Peter's learning about his car
The entrance to the Henry
This will give you an idea of the size
of this building.
Rosa Park's Bus
Day Six We were able to sleep in an extra 1/2 hour today. The task master (Jack Haar) said we couldn’t get in to The Henry Ford Museum until 9:30. So up early enough to get a wonderful breakfast at a local and close restaurant. From there it was a quick run to the museum. This was another surprise in that just about every building in Greenfield Village was a vintage antique when they were re-assembled there in the early 1930’s. Henry Ford spent a huge amount of money laying out this historically accurate time in history.

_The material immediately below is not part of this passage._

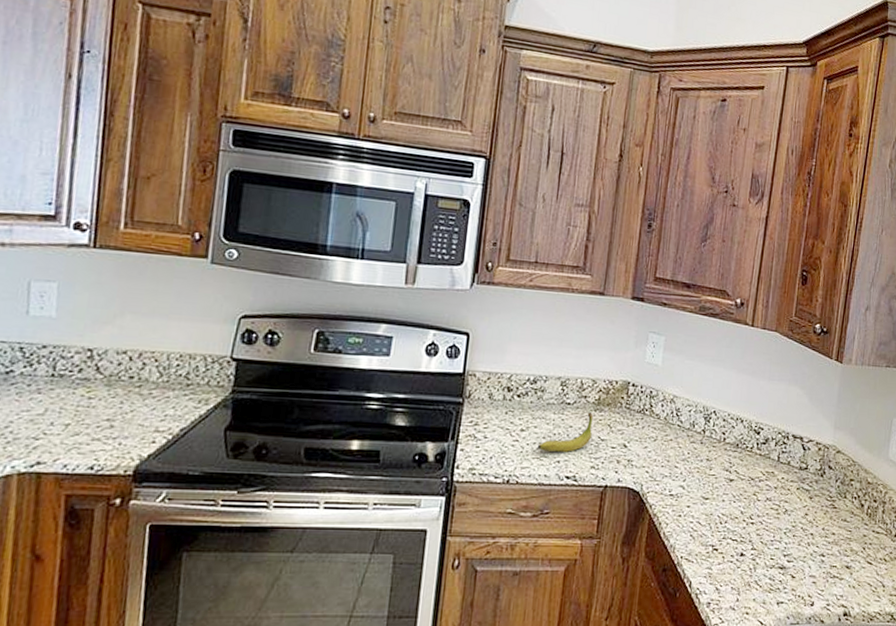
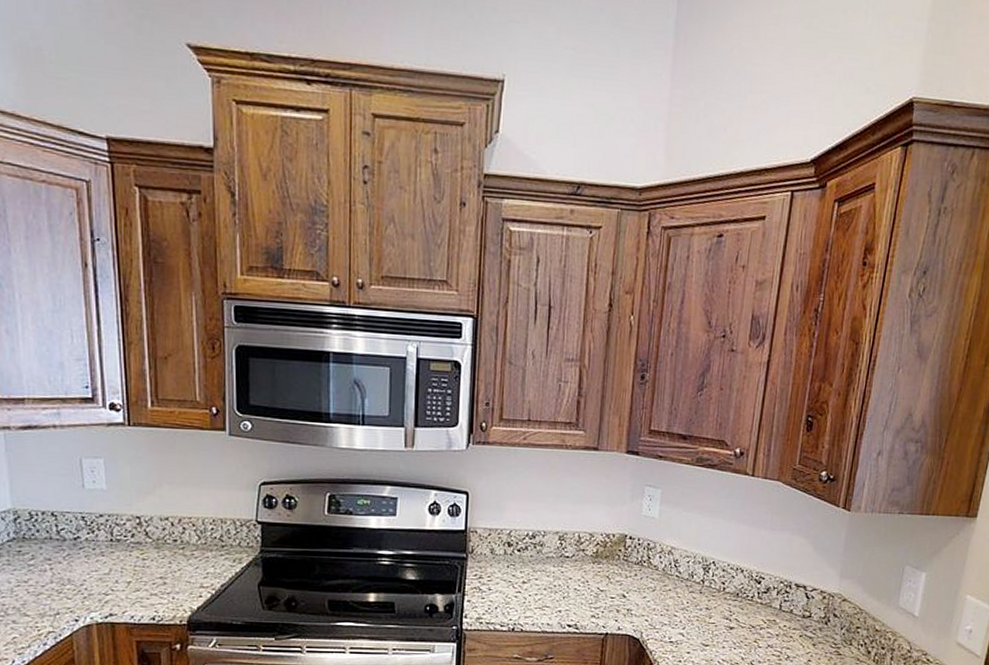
banana: present [538,412,594,452] -> none [540,565,592,602]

Original buildings like Edison’s work shop from Florida, Edison’s grand parents hope from Canada, Ford’s home and the list goes on. There are Model T rides, horse drawn shuttles, Model A tour bus and a steam locomotive train rides around the village. Many of the vehicles used for service and maintenance were Model A’s. What a sight to see while standing in a historical building and looking out the window and see a Model T drive by. Every building open had a knowledgable historian present. They would give their standard talk and if you wanted to stay and chat, they would provide additional info. The weather (again) was perfect. We have enjoyed this trip beyond measure. It is sad that we will have to pack up tonight and head out in the morning. We have to leave early so we can stop back by Jack’s family farm and work on Cheryl’s vehicle. Other maintenance such as oil changes will also take place. So far we have traveled just under 1000 miles. Service wise we have had one distributor problem, one brake issue, one starter problem, one flat tire and one locking up of the transmission. Not bad for an 80+ year old cars.